> **What you will do**
(a) According to the article on shopping centres and Greater Manchester's housing targets, how many new homes does Greater Manchester need by 2035?
(b) Resume the article on shopping centres and Greater Manchester's housing targets, starting after its final sentence.

> **Exercise text**

- - - - -

How shopping centres can help Greater Manchester meet housing targets


The new Mayor of Greater Manchester, Andy Burnham, has signalled his intention to radically review the draft Greater Manchester Spatial Framework and within it the role that green belt land will play in delivering new homes.

As part of that objective, he has issued a call to developers to revitalise and reshape Greater Manchester’s town centres so that they are residential centres fit for the future.

With 227,000 new homes required in Greater Manchester by 2035, can revitalising existing shopping centres play a strong role in meeting the GMSF’s housing targets?

Increasingly shopping centre landlords are taking a creative approach to their assets. In response to a shift in consumer habits and a requirement to modernise, landlords have sought to provide a much wider offer to increase attraction and dwell times within shopping centres. This has resulted in new and re-imagined forms of attractions in shopping centres with an increased emphasis on leisure floorspace.

- - - - -

> **Supplied information**
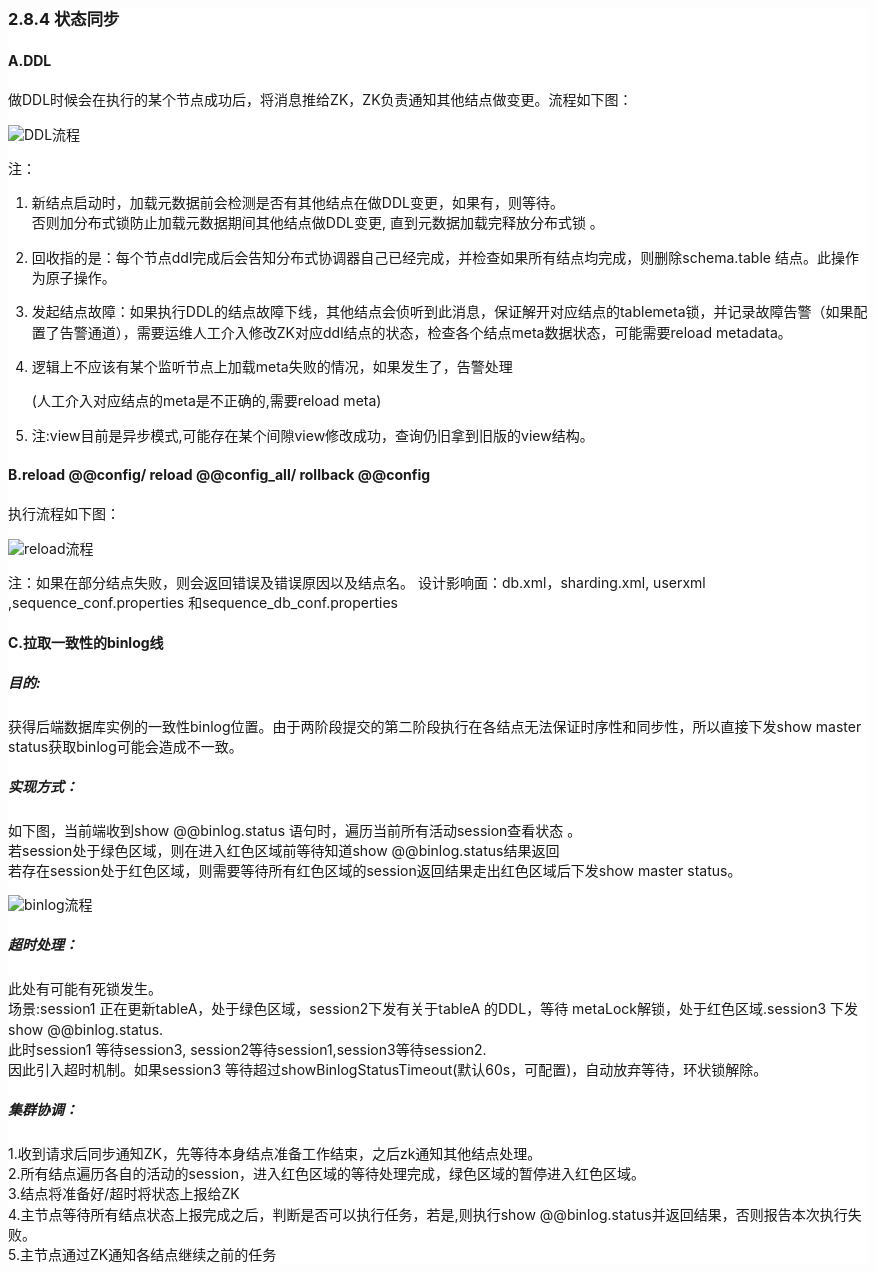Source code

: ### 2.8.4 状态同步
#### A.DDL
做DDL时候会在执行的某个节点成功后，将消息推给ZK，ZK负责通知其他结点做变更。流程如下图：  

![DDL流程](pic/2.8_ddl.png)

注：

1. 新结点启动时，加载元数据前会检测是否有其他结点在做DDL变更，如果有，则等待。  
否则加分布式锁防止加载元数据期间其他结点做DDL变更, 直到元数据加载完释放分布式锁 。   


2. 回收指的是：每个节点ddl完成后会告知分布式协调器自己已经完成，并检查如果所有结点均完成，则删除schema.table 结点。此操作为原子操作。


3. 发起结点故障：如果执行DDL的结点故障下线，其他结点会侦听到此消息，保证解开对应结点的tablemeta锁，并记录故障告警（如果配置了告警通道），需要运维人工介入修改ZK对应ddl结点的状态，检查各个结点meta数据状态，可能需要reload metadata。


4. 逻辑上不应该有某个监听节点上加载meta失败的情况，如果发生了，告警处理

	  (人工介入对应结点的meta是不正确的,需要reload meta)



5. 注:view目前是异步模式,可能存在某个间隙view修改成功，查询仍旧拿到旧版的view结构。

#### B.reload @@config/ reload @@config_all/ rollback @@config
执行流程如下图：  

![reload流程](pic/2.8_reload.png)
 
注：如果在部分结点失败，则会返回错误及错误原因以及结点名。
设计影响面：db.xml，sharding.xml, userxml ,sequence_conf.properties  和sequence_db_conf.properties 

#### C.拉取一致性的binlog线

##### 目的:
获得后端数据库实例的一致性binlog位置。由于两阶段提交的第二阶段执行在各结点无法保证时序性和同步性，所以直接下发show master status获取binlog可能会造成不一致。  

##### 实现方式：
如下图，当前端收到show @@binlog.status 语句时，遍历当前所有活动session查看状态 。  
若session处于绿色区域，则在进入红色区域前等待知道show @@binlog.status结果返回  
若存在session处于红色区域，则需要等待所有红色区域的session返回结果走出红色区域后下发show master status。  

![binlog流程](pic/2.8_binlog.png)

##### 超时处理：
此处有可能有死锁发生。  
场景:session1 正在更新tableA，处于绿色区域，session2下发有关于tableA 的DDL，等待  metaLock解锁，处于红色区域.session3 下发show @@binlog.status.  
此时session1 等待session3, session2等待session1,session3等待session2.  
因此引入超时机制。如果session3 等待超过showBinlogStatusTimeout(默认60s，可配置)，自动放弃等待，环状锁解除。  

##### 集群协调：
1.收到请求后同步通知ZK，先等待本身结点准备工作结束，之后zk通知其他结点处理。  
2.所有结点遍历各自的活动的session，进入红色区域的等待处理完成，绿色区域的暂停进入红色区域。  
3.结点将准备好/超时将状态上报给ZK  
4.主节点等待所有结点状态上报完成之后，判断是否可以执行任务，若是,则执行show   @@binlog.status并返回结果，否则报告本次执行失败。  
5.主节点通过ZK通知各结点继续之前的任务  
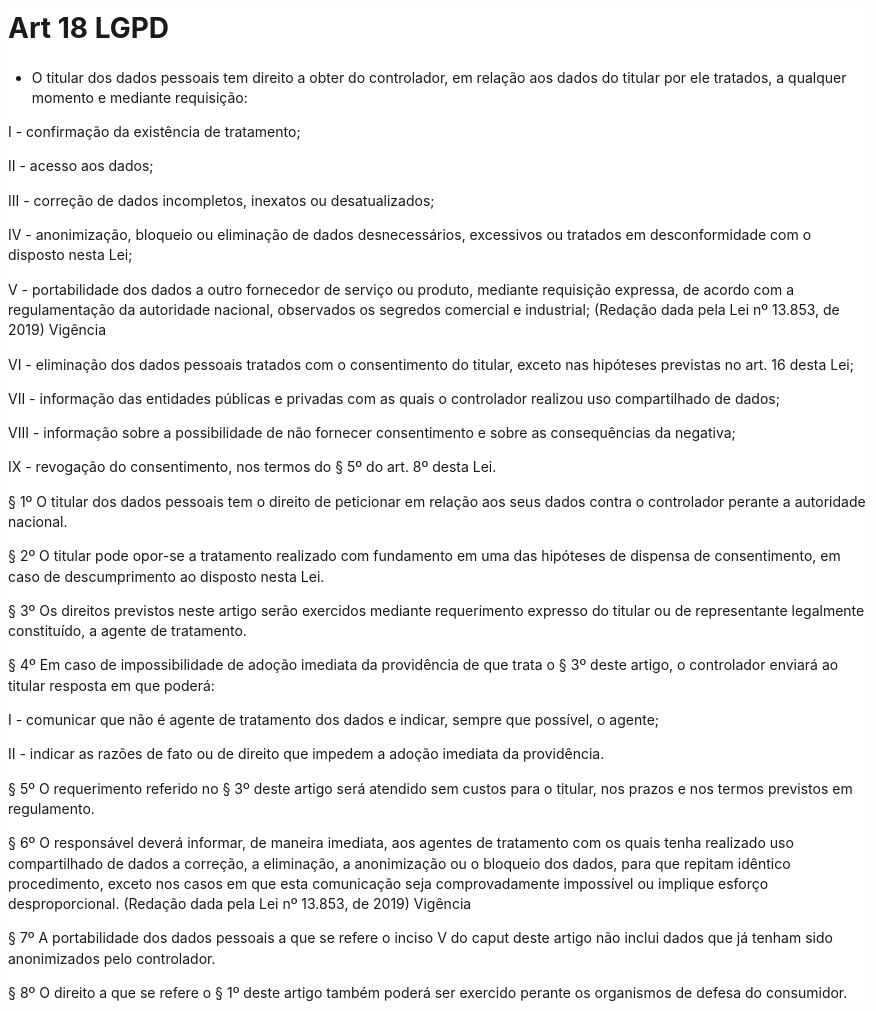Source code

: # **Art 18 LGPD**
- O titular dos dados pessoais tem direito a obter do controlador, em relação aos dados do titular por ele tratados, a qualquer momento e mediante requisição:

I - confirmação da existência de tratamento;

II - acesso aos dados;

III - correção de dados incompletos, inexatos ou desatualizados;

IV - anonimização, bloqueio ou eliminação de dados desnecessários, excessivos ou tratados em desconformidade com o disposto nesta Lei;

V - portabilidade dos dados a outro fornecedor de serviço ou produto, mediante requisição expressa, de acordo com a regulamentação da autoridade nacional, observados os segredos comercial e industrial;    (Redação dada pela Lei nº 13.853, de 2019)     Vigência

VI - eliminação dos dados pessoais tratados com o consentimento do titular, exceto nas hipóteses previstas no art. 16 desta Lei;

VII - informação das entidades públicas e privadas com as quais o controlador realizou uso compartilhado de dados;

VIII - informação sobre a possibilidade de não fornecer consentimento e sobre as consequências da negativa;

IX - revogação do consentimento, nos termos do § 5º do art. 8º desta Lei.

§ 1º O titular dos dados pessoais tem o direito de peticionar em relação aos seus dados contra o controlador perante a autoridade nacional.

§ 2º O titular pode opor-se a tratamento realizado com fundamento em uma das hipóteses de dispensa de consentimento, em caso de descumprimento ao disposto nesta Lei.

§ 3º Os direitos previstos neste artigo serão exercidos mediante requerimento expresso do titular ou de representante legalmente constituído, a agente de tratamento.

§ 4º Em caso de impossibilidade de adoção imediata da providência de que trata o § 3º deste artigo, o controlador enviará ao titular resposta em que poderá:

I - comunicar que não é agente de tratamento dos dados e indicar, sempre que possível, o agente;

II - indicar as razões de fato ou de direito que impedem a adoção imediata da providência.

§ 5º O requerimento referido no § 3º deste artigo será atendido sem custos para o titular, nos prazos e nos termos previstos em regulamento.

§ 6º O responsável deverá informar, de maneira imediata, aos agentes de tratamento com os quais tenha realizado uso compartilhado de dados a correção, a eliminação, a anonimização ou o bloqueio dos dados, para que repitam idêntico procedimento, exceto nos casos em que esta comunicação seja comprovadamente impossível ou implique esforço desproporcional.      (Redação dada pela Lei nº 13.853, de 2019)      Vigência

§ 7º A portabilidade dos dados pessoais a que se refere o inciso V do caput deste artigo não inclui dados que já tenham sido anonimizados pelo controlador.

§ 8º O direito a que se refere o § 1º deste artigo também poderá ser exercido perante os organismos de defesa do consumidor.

- - - - -

> **List of answers**
(a) 227,000

(b)
London has led the way with around a third of its shopping centres subject to redevelopment plans and crucially all of the plans accommodate delivering new homes as part of the proposals.

In Greater Manchester, recent activity has seen Regency Residential’s Six Acre House above The Square Shopping Centre in Sale deliver 80 new homes and the Greater Manchester Property Venture Fund has recently issued a Development Framework, supported by Manchester City Council, for the delivery of 195 new homes as part of the planned redevelopment of Chorlton Cross Shopping Centre.

A town centre’s residential offer can make a strong contribution to its quality of place and how that place is perceived. This in turn can contribute significantly to the economic competitiveness of the town centre.

Greater Manchester has approximately 50 shopping centres all located in accessible urban areas with good links to public transport that lend themselves to high density development.

Shopping centres can therefore play a significant role in meeting the GMSF’s housing targets by delivering mixed-use schemes with high density residential development, which can in turn boost the economic profile of the town centre.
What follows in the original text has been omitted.